Increased Remote Work–Define Your Information Privacy Strategy
by Betsy Burton
Defining a privacy strategy is important now more than ever before. I have been having a lot of conversations with vendors, end-users, and consumers about data privacy and ethics. Many are feeling the gradual erosion of privacy while also feeling the tug of the benefits and perks of supporting customer experience management. As events like the potential banning of TikTok force privacy concerns into the public light, individuals and enterprises need to decide how they will pursue information strategy.
As technology develops, more privacy challenges emerge. Further, most organizations and people are just collecting, exchanging, and sharing information without stopping and thinking about what they are doing. In this blog, I explore how we as individuals and businesses can make conscious decisions about how much information we want to be shared.
Information Strategy in a World of Remote Work
With the unexpected interruptions to global work caused by the coronavirus outbreak, more people are working from home than ever before. As teams migrate away from on-premise networks towards more distributed setups, new privacy issues are cropping up.
While there is clearly a need for regulatory management, it is up incumbent on us all to determine our strategy for responding to these infrastructure changes and support the secure exchange and storage of data for associates and end-users.
In what follows, we outline a few critical information strategy concerns, giving a preview of how you can develop your information use and sharing strategies.
How to Develop Your Information Use Strategy
Every business using customer information must have an information collection, analytics/usage, and sharing strategy. This strategy needs to outline what information the organization should and should not collect, analyze, and share to support the business strategy. And, this customer information strategy should be clearly communicated internally and with customers.
Today, fewer than 30% of organizations even have a clearly-articulated business strategy, let alone a clearly-defined information strategy. Without a strategy, they opportunistically analyze and share information, often without any consideration of ethical and civil liberties. This can put employees at risk, lose customers, and cost a company its reputation—in this time, when enterprises are being evaluated for their capacity to strategically adapt, it is vital not to make these kinds of mistakes.
How to Develop Your Own Information Sharing Strategy
It is a given that governments and businesses are collecting and analyzing more and more of your information/data every year. The problem is that most businesses and individuals are often blindly giving away and sharing information, and randomly opting-in or -out of information-sharing agreements.
Every individual and business providing and sharing information must also have an information collection, analytics/usage, and sharing strategy.
Making conscious decisions about what types of information you want to share and with whom can be used to guide what types of businesses you are willing to work with or not.
The only way individuals and businesses can ever expect to protect their privacy and civil liberties is if they make conscious decisions about how much they want to share and with whom. Many of today’s companies will steal and sell people’s data without a second thought.
How to Build an Information Strategy Framework
Enterprises need to be aware that their reputations are being defined in this moment. It is a critical juncture for organizations to streamline their business strategy and make their employees feel valued. Taking the right steps to care for employees in this difficult time will drive the retention of talented workers in the future.

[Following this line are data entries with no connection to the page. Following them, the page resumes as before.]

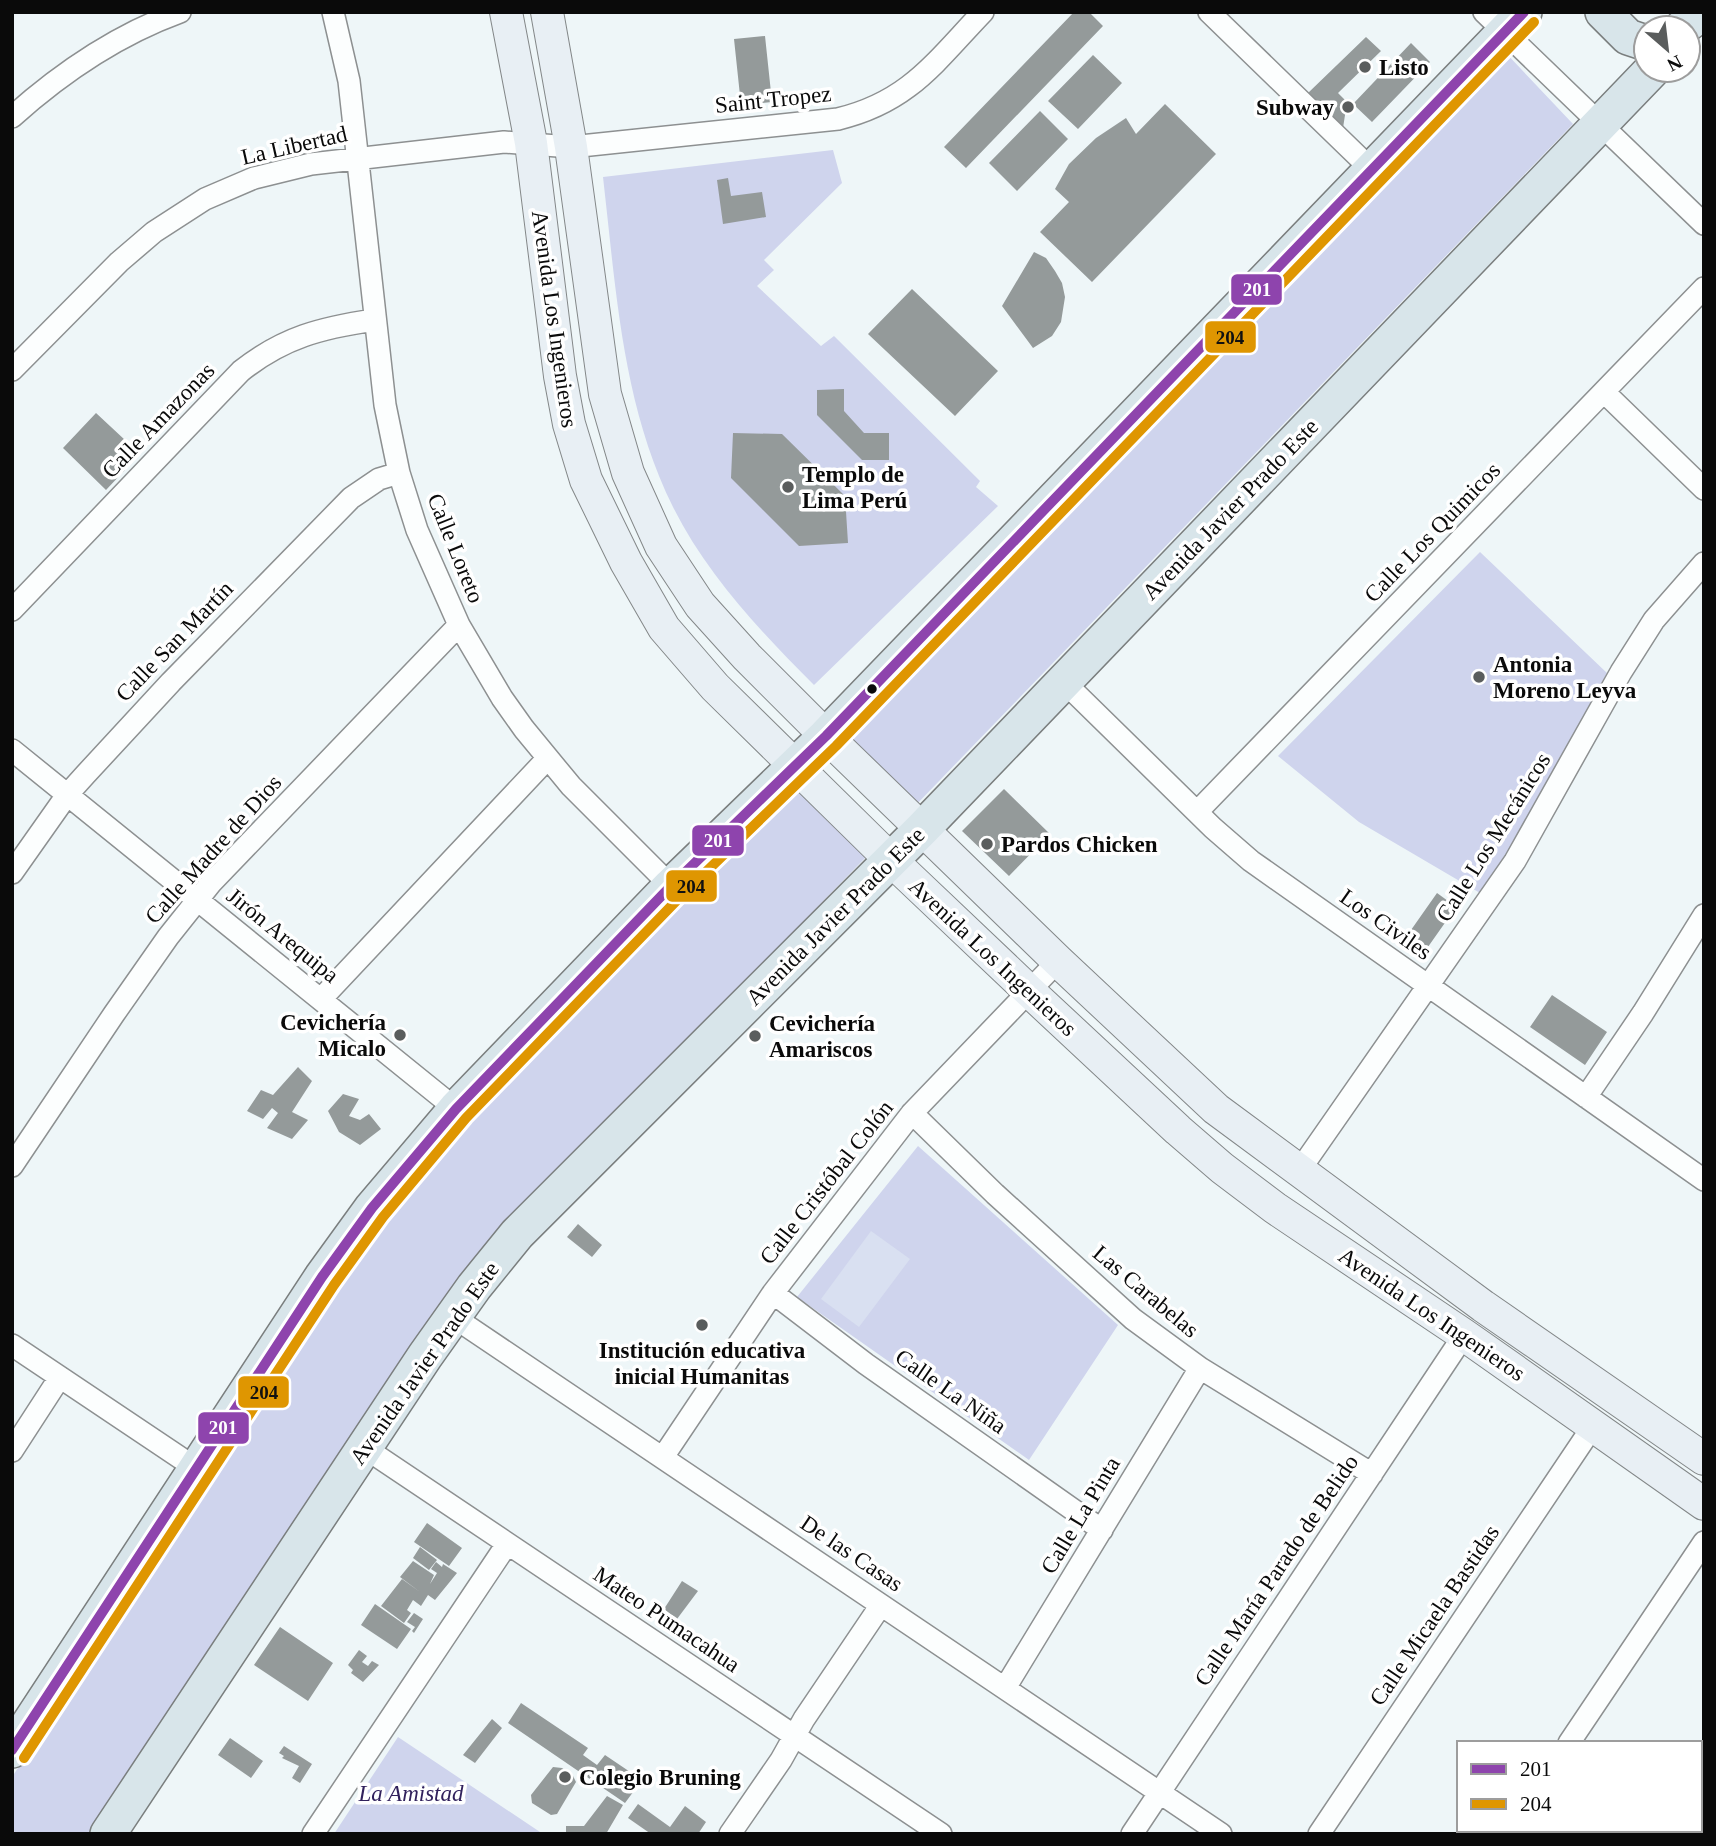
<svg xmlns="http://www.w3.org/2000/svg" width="1716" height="1846" font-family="'Times New Roman',serif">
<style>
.green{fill:#cfd4ed}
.pitch{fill:#d9e0f1}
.building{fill:#949a9a}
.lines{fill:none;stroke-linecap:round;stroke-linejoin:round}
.street-casing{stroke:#8d9091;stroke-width:24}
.secondary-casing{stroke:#838788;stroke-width:34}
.primary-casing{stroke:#7a7e7e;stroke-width:38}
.street{stroke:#fcfefe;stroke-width:21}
.secondary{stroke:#e8eff4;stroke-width:32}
.primary{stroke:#d8e5ea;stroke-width:35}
.bus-1-casing{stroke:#fff;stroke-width:16}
.bus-2-casing{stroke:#fff;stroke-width:16}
.bus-1{stroke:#8e44ad;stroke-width:10}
.bus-2{stroke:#df9601;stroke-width:10}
.poi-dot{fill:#5a5d5d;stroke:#fff;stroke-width:2.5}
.bus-dot{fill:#0a0a0a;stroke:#fff;stroke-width:2.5}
.labels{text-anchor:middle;stroke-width:7;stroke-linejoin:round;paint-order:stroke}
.poi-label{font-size:23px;font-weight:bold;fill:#0a0a0a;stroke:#fff;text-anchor:start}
.street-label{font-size:23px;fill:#0a0a0a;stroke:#fff}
.park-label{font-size:23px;font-style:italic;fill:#31215c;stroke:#fff}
.line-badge{stroke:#fff;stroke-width:2.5}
.badge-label{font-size:19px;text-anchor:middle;font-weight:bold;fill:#fff}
.pale-badge-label{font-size:19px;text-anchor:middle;font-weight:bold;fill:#111}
</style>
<rect width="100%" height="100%" fill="#eef6f8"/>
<!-- green -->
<path class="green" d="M1504,51L1573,124L914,807L844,738Z
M833,150L842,183L764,260L774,270L757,286L821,346L834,336L980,481L976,487L998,506L814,685C761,632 707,575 673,507C622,404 616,289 603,177Z
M1480,552L1607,673L1529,820L1480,893L1359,822L1278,756Z
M793,785L866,857L568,1163L92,1834H12V1777L332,1292L391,1209L454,1131Z
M918,1146L1118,1325L1029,1460L797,1297Z
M398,1737L543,1834H334Z"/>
<!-- pitch -->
<path class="pitch" d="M871,1231L910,1259L859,1327L821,1299Z"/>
<!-- building -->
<path class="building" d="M1074,12H1089L1103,26L966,168L944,147Z
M765,36L772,102L741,105L734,39Z
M1366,37L1381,51L1338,93L1347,102L1343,128L1308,93Z
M1411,43L1430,62L1372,122L1353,104Z
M1093,55L1122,83L1078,129L1048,101Z
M1165,104L1216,154L1092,282L1040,232L1069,202L1055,189L1069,164L1096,138L1126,118L1136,134Z
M1040,111L1068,139L1017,191L989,163Z
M728,178L731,196L762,192L766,217L723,224L717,180Z
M1034,252L1046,258L1055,271L1062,283L1065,297L1061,322L1052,336L1033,348L1002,306Z
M912,289L998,371L955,416L868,334Z
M844,389V411L864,433H889V460H862L817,415V390Z
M96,413L140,454L106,490L63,448Z
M733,433L782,434L845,496L848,543L799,546L731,478Z
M1004,789L1050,834L1009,876L962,831Z
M1437,893L1448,901L1453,894L1461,900L1423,954L1404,940Z
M1552,995L1607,1032L1585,1065L1530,1027Z
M298,1067L312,1081L292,1112L308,1120L292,1139L267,1128L278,1113L272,1108L263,1119L247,1111L261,1090L273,1095Z
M343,1094L359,1099L349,1116L360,1120L369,1114L381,1129L360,1145L339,1132L328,1111Z
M578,1224L602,1245L592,1257L567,1237Z
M427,1523L462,1548L449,1566L414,1542Z
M420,1547L437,1560L429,1570L413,1558Z
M413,1561L434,1575L430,1584L437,1573L431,1569L436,1562L442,1567L443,1564L457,1573L435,1600L428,1595L421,1606L413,1600L407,1610L411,1613L404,1623L381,1606L402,1579L420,1592L400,1577Z
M682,1581L698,1591L677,1619L664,1609Z
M375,1604L411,1629L397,1649L361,1625Z
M414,1613L423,1619L414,1633L412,1631L415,1627L407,1622Z
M280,1627L333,1663L308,1701L254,1665Z
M359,1650L367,1656L362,1662L368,1666L372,1661L379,1665L363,1682L351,1673L353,1670L348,1665Z
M521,1703L588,1748L583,1755L597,1765L605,1755L642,1780L625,1803L508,1723Z
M492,1719L502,1728L475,1763L463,1755Z
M230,1738L263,1761L251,1778L218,1755Z
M284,1746L312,1764L300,1783L292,1778L299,1766L282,1758L284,1756L279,1753Z
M553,1767L562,1768L573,1776L576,1782L557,1814L551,1815L532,1803L531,1795Z
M607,1796L623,1805L606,1834H566V1826H584Z
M638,1804L670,1827L685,1806L706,1822L698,1834H651L628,1818Z"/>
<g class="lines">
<defs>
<path id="street" d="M333,12L349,81L385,405L399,473L417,530L459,625L502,698L524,729L571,786L671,886
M1209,12L1372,170
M1484,12L1704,224
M12,117C61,73 117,35 180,12
M12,370L119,262L154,232L205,199L254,178L311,164L504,142L571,147L838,119C909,102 935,62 983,12
M1604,392L1704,489
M12,610L241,371C284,337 321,328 374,320
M1064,682L1213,828L1251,861L1704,1180
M12,750L456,1109
M1197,812L1704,288
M12,873L67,795L85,775L171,682L351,498L379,479L399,473
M321,999L547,759
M1586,1097L1643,1013L1704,915
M912,1113L995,1194L1133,1319L1200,1368L1372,1474
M12,1166L114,1014L168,937L211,883L459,625
M1299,1171L1515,861L1621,672L1654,620L1704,563
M773,1293L866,1364L1102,1530
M452,1316L1221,1834
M12,1345L197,1469
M365,1448L941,1834
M12,1451L60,1377
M663,1457L773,1293L912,1113L1058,961
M1005,1688L1200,1368
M1569,1743L1704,1542
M313,1834L507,1544
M730,1834L781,1760L804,1719L881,1605
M1132,1834L1464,1335
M1319,1834L1593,1426
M1507,1834L1510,1830"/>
<path id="secondary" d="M506,12L531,143L560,376L569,424L586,480L626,562L664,628L715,687L891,860L1029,991L1178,1130L1222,1168L1275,1208L1464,1335L1704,1504
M547,12L571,147L605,394L628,473L661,546L700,605L747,657L826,736L1058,961L1216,1109L1483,1306L1704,1459"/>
<path id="primary" d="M1603,12L1628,37L1646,43
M1682,28L1703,12
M12,1750L322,1277L372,1208L456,1109L671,886L826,736L1524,12
M108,1834L425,1356L474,1287L517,1234L922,829L1652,70"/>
</defs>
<!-- street casing -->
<use href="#street" class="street-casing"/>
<!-- secondary casing -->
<use href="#secondary" class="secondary-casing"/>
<!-- primary casing -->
<use href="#primary" class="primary-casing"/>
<!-- street -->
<use href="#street" class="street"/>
<!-- secondary -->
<use href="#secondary" class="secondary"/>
<!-- primary -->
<use href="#primary" class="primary"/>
<defs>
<path id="bus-1" d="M12,1750L322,1277L372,1208L456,1109L671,886L826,736L1524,12"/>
<path id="bus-2" d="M24,1758L334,1285L383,1217L466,1118L681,896L836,746L1534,22"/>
</defs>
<!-- bus-1 casing -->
<use href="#bus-1" class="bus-1-casing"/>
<!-- bus-2 casing -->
<use href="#bus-2" class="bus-2-casing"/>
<!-- bus-1 -->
<use href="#bus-1" class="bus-1"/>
<!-- bus-2 -->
<use href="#bus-2" class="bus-2"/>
</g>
<!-- markers -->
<g class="poi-dot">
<circle cx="1365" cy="67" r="7"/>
<circle cx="1348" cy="107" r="7"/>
<circle cx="788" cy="487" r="7"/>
<circle cx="1479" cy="677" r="7"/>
<circle cx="987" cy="844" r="7"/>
<circle cx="400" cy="1035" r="7"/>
<circle cx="755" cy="1036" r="7"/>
<circle cx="702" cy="1325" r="7"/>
<circle cx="565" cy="1777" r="7"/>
</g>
<circle class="bus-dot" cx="872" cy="689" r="6"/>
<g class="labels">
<!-- poi labels -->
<g class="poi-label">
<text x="1379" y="75">Listo</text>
<text x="1334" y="115" text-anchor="end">Subway</text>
<text x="802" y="482">Templo de<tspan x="802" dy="26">Lima Perú</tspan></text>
<text x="1493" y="672">Antonia<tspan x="1493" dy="26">Moreno Leyva</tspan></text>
<text x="1001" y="852">Pardos Chicken</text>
<text x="386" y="1030" text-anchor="end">Cevichería<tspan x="386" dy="26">Micalo</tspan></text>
<text x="769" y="1031">Cevichería<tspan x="769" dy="26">Amariscos</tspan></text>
<text x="702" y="1358" text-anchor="middle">Institución educativa<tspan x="702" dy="26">inicial Humanitas</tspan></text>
<text x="579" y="1785">Colegio Bruning</text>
</g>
<!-- street labels -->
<g class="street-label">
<text transform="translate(773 99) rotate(-6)" y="8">Saint Tropez</text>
<text transform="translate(294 145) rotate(-13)" y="8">La Libertad</text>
<text transform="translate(555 319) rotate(82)" y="8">Avenida Los Ingenieros</text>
<text transform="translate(158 420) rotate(-46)" y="8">Calle Amazonas</text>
<text transform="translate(1230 509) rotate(-46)" y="8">Avenida Javier Prado Este</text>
<text transform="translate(1432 532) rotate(-46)" y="8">Calle Los Quimicos</text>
<text transform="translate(456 548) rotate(68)" y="8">Calle Loreto</text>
<text transform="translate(174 641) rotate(-46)" y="8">Calle San Martín</text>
<text transform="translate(1493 837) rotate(-58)" y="8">Calle Los Mecánicos</text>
<text transform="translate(213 849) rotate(-48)" y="8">Calle Madre de Dios</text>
<text transform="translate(835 916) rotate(-45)" y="8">Avenida Javier Prado Este</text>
<text transform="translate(1386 924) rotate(35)" y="8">Los Civiles</text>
<text transform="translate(283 935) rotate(39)" y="8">Jirón Arequipa</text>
<text transform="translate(993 957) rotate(43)" y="8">Avenida Los Ingenieros</text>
<text transform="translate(826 1182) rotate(-52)" y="8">Calle Cristóbal Colón</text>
<text transform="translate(1146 1291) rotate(40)" y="8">Las Carabelas</text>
<text transform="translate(1432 1314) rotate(34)" y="8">Avenida Los Ingenieros</text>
<text transform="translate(424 1363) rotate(-55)" y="8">Avenida Javier Prado Este</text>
<text transform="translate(951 1391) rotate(35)" y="8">Calle La Niña</text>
<text transform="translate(1080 1515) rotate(-59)" y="8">Calle La Pinta</text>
<text transform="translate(852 1553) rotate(34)" y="8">De las Casas</text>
<text transform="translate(1276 1570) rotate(-56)" y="8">Calle María Parado de Belido</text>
<text transform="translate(1434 1615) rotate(-56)" y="8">Calle Micaela Bastidas</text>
<text transform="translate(667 1619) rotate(34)" y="8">Mateo Pumacahua</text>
</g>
<!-- park labels -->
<g class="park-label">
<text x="411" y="1801">La Amistad</text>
</g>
</g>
<g class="line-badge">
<rect x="1230" y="273" width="53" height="33" rx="7" fill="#8e44ad"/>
<rect x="1204" y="320" width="53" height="34" rx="7" fill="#df9601"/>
<rect x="691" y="824" width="54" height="33" rx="7" fill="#8e44ad"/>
<rect x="665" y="869" width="53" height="34" rx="7" fill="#df9601"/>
<rect x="237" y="1375" width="53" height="34" rx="7" fill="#df9601"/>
<rect x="197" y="1411" width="53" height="34" rx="7" fill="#8e44ad"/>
</g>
<g class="badge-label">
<text x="1257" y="296">201</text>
<text x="718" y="847">201</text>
<text x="223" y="1434">201</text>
</g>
<g class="pale-badge-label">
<text x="1230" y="344">204</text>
<text x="691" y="893">204</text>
<text x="264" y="1399">204</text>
</g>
<!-- border -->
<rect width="1716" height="1846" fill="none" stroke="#0a0a0a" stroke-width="28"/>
<!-- legend -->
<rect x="1457" y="1741" width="245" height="91" fill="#ffffff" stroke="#9d9d9d" stroke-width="2"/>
<rect x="1471" y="1764" width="35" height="10" fill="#8e44ad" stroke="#9d9d9d" stroke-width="2"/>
<text x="1520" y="1776" font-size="21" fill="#0a0a0a">201</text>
<rect x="1471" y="1799" width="35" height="10" fill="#df9601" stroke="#9d9d9d" stroke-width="2"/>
<text x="1520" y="1811" font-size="21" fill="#0a0a0a">204</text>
<!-- north arrow -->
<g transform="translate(1667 49) rotate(152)"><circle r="33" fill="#ffffff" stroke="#9d9d9d" stroke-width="2"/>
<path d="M0-5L12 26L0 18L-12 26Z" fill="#5a5d5d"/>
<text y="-10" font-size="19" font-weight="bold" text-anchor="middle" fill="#0a0a0a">N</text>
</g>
</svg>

Individuals and businesses that are using and providing information should define an information strategy framework based on:
1) the degree of trust and reputation
2) type of information
3) granularity of information
4) how information is gathered
A large shipping organization working with their close partners might collect and analyze massive amounts of shipment tracking, conditions, and load information in order to offer their customers with optimized shipping services. However, this usage of information is based on a highly trusted business relationship.
On the other hand, a business or individual might be fine with a transactional retailer tracking anonymous information regarding purchases for trends, but not want detailed personalized or targeted collection of information.
Organizations Must Support Privacy, Ethics, and Civil Liberties
We are increasingly seeing organizations making some efforts to define roles within their organization to help them make ethical calls (Digital Business Transformation Will Drive the Need for Digital Ethicist). These experts can provide vital services when it comes to defining corporate governance and selecting ethical enterprise technologies to incorporate into the workplace.
The problem is that ethical issues are most often not a big obvious ethical dilemma that can be considered in isolation; they are often a series of small ethical decisions that may be in an ethical grey area that then lead to a big impact. This is certainly the case with privacy, where the subtle, persistent loss of information is an ongoing ethical failure.
Organizations collecting, analyzing, and sharing information need an independent, continuous, and embedded digital ethicist or civil liberties role that is an available resource for executives, leaders, and developers alike.
Bottom Line
Individuals and businesses providing information must strategically determine what information they are willing to share and with whom, or risk just making random tactical decisions or defaulting to opting-in to total information sharing.
Businesses collecting, analyzing, and sharing information must define and communicate their customer information strategy, or risk their reputation and differentiation as their most critical customers become more information savvy.
Now more than ever, with COVID-19 disrupting enterprise infrastructure and work processes around the world, there is a need to take these issues seriously and strategically.